DATA LISTING:
================
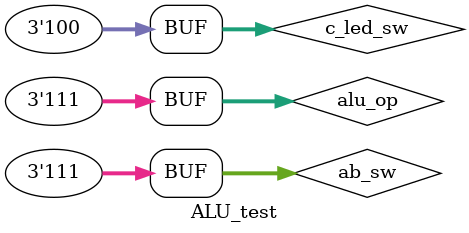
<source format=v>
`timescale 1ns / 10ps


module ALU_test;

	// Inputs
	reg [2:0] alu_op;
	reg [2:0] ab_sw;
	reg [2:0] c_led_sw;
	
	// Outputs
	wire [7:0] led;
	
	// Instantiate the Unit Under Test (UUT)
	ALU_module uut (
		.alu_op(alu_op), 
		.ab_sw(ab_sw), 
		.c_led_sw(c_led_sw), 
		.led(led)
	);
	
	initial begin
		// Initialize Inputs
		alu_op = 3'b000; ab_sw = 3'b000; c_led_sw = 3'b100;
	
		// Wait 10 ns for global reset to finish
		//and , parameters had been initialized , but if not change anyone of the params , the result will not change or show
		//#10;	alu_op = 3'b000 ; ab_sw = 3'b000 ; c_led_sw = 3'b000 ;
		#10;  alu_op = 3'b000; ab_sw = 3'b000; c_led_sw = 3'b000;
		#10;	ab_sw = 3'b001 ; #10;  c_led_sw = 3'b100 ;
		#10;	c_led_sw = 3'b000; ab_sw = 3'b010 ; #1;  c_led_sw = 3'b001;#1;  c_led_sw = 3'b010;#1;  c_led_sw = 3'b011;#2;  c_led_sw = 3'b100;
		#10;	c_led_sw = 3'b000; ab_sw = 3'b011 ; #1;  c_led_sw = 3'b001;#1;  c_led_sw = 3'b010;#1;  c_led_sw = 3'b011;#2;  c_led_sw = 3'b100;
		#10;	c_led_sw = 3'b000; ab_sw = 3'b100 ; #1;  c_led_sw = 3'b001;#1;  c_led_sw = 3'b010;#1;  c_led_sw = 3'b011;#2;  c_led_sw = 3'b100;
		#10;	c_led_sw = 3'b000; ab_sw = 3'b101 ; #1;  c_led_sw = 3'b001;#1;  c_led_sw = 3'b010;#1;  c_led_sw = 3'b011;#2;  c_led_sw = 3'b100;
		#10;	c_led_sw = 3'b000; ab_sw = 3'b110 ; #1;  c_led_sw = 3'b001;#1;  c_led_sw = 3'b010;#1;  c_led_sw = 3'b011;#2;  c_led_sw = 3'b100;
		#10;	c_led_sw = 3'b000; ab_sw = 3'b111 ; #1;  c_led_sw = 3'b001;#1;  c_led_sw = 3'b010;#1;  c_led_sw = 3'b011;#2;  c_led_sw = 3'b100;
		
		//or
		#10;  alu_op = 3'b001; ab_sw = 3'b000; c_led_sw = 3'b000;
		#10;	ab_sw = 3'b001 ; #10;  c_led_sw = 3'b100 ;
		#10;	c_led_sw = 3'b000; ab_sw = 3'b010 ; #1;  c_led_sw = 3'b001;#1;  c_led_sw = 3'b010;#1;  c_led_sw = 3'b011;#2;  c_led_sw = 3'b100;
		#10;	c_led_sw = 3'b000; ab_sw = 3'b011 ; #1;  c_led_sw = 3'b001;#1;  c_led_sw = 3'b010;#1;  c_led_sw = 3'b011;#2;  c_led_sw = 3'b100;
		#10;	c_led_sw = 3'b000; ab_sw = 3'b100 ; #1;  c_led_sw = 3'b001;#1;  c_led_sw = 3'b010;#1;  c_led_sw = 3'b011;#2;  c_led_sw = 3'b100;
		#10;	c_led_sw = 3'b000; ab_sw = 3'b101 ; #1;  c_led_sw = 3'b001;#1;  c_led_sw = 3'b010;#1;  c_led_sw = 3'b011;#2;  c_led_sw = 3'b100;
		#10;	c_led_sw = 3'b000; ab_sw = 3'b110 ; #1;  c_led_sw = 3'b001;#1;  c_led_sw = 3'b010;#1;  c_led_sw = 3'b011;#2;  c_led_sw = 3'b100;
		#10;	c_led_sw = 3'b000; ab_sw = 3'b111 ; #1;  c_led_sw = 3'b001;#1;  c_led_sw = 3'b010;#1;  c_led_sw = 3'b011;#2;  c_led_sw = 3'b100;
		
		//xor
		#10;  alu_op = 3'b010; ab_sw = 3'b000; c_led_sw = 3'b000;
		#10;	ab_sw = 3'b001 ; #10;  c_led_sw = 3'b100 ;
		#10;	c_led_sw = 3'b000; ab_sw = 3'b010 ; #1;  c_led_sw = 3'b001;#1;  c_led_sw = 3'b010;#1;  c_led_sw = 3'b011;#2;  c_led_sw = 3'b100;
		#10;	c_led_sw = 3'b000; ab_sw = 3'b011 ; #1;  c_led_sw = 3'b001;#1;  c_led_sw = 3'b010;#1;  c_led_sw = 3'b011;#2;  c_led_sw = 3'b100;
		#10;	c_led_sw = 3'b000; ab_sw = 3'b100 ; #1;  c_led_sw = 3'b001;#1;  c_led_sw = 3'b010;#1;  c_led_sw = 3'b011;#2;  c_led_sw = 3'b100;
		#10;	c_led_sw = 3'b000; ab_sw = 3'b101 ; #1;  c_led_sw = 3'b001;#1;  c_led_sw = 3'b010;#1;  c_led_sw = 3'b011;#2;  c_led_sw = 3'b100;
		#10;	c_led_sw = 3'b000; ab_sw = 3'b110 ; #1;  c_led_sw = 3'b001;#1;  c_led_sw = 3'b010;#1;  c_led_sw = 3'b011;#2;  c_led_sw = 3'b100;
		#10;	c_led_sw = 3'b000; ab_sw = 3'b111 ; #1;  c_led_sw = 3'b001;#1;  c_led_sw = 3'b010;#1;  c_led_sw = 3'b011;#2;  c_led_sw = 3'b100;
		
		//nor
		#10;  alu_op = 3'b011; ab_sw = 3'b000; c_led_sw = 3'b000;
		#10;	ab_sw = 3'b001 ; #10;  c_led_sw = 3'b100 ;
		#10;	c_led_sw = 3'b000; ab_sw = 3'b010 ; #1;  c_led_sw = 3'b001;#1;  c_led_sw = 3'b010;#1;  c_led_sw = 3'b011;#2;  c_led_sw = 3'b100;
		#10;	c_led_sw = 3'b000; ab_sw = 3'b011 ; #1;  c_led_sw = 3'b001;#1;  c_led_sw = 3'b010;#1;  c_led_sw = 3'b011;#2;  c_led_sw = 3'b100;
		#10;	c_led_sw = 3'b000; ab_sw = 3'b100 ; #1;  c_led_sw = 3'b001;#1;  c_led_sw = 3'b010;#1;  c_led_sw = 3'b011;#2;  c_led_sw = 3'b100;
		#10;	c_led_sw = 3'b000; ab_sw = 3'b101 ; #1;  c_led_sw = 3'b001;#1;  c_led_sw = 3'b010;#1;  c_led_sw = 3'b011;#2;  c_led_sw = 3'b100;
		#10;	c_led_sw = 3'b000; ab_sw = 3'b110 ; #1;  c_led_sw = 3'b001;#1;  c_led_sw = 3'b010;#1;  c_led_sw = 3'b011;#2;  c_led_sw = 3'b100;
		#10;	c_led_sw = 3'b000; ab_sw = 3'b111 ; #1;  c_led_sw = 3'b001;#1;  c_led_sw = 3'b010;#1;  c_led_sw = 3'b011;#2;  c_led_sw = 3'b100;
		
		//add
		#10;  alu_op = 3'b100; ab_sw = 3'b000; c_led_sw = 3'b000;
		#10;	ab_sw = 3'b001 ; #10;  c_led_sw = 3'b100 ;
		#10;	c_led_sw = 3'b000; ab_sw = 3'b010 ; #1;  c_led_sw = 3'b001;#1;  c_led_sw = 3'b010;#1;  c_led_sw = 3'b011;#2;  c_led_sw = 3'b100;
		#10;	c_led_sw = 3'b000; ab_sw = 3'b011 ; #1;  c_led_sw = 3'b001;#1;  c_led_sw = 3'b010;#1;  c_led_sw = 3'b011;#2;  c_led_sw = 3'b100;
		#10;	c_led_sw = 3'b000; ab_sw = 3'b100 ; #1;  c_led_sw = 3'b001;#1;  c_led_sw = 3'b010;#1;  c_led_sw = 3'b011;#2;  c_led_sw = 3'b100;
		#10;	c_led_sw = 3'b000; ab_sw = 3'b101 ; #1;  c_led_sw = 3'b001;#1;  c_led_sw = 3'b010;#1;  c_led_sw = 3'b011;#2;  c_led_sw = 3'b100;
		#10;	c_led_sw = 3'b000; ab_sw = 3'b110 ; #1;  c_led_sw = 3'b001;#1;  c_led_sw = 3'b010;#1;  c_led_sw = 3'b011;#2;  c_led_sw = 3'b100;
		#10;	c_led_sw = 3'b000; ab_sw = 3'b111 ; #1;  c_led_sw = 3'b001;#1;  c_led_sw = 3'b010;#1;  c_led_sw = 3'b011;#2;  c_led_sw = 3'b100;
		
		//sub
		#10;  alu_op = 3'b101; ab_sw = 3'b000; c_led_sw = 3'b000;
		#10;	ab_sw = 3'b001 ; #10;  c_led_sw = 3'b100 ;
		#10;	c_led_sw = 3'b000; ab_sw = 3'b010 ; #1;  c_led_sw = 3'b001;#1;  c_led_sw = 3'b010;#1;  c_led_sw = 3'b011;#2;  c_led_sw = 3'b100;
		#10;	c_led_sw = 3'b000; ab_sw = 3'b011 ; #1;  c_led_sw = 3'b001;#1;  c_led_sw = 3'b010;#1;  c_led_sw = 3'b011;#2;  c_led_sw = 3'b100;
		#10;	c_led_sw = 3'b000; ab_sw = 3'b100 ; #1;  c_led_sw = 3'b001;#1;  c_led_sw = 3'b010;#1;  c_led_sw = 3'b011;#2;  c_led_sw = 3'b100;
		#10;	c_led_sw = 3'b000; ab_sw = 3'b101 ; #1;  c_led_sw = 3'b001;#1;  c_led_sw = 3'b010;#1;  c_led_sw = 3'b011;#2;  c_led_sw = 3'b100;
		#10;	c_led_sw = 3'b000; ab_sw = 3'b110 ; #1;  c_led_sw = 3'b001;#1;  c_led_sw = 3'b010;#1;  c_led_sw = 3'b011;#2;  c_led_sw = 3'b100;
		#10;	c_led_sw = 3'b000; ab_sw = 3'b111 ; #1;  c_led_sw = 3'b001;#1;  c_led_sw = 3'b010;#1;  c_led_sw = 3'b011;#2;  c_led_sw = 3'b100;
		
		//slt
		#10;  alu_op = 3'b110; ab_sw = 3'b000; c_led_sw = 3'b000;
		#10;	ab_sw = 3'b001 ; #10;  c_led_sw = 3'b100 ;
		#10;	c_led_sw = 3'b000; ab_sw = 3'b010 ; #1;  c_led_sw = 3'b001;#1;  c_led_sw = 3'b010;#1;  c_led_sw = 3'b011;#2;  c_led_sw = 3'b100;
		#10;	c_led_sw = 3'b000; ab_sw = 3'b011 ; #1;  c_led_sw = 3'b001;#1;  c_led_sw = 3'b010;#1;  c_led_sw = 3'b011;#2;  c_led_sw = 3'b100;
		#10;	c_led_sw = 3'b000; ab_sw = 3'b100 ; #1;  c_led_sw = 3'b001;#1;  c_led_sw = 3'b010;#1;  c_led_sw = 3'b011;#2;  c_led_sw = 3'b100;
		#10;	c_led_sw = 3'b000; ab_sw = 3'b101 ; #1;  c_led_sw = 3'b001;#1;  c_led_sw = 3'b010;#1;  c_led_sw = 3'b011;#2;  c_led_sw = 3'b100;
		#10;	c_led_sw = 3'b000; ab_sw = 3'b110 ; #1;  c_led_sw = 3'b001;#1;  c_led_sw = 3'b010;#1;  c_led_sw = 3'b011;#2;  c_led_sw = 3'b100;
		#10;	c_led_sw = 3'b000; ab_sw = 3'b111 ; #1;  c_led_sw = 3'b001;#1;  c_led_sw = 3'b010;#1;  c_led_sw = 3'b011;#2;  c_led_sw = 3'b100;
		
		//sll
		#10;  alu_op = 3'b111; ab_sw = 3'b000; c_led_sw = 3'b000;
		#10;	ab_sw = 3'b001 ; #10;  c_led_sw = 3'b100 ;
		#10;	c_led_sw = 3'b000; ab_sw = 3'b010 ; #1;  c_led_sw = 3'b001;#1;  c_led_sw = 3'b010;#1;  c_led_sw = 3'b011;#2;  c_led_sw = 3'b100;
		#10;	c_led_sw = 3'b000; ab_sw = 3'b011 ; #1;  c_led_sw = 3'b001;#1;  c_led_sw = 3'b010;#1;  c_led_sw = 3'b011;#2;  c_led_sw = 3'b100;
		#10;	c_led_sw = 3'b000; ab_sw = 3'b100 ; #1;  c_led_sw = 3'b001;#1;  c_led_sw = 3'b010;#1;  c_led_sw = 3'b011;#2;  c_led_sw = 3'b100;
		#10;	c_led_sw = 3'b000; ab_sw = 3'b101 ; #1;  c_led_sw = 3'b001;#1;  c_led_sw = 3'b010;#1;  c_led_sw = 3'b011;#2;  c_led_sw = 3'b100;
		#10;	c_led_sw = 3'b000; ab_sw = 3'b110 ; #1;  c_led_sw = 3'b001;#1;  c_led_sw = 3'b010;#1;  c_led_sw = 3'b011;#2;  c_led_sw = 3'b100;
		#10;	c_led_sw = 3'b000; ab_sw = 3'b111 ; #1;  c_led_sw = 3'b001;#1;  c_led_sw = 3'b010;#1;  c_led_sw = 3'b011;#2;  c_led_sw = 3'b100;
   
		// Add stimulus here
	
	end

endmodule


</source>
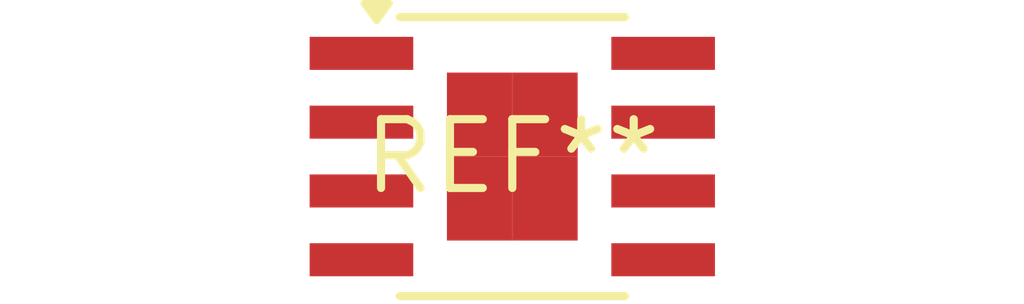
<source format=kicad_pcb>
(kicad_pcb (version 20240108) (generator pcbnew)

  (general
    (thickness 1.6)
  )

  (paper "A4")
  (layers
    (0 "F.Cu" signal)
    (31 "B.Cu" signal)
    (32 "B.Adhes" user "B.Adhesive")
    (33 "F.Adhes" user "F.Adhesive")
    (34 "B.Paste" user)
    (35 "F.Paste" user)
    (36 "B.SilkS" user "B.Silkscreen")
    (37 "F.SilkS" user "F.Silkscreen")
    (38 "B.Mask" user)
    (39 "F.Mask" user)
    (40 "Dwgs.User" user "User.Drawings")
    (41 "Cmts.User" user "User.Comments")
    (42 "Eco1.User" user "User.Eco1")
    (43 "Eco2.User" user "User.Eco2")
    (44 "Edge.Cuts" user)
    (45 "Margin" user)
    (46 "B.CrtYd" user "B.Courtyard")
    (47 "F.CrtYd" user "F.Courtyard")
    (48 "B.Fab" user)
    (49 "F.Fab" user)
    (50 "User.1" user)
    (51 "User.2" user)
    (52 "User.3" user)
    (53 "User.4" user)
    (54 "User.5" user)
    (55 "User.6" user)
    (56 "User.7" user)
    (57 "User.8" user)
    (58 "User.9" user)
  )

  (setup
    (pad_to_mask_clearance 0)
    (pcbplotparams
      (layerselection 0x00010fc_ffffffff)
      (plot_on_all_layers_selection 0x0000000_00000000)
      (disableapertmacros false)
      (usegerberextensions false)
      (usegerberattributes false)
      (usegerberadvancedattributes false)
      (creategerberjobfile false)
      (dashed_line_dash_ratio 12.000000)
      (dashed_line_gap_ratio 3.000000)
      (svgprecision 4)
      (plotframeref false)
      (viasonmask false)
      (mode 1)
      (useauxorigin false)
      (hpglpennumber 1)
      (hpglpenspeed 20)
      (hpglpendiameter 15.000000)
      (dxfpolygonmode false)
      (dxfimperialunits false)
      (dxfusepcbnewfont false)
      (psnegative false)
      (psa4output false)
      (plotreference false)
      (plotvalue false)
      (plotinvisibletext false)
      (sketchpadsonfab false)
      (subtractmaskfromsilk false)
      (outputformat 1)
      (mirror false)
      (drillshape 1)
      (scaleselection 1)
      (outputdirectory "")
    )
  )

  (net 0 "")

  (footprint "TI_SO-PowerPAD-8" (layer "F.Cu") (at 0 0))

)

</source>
================
WORK TASK: Output exactly the lines from the one holding "(dashed_line_dash_ratio 12.000000)" to the end of the material above, with both ends included.

RESPONSE:
      (dashed_line_dash_ratio 12.000000)
      (dashed_line_gap_ratio 3.000000)
      (svgprecision 4)
      (plotframeref false)
      (viasonmask false)
      (mode 1)
      (useauxorigin false)
      (hpglpennumber 1)
      (hpglpenspeed 20)
      (hpglpendiameter 15.000000)
      (dxfpolygonmode false)
      (dxfimperialunits false)
      (dxfusepcbnewfont false)
      (psnegative false)
      (psa4output false)
      (plotreference false)
      (plotvalue false)
      (plotinvisibletext false)
      (sketchpadsonfab false)
      (subtractmaskfromsilk false)
      (outputformat 1)
      (mirror false)
      (drillshape 1)
      (scaleselection 1)
      (outputdirectory "")
    )
  )

  (net 0 "")

  (footprint "TI_SO-PowerPAD-8" (layer "F.Cu") (at 0 0))

)

</source>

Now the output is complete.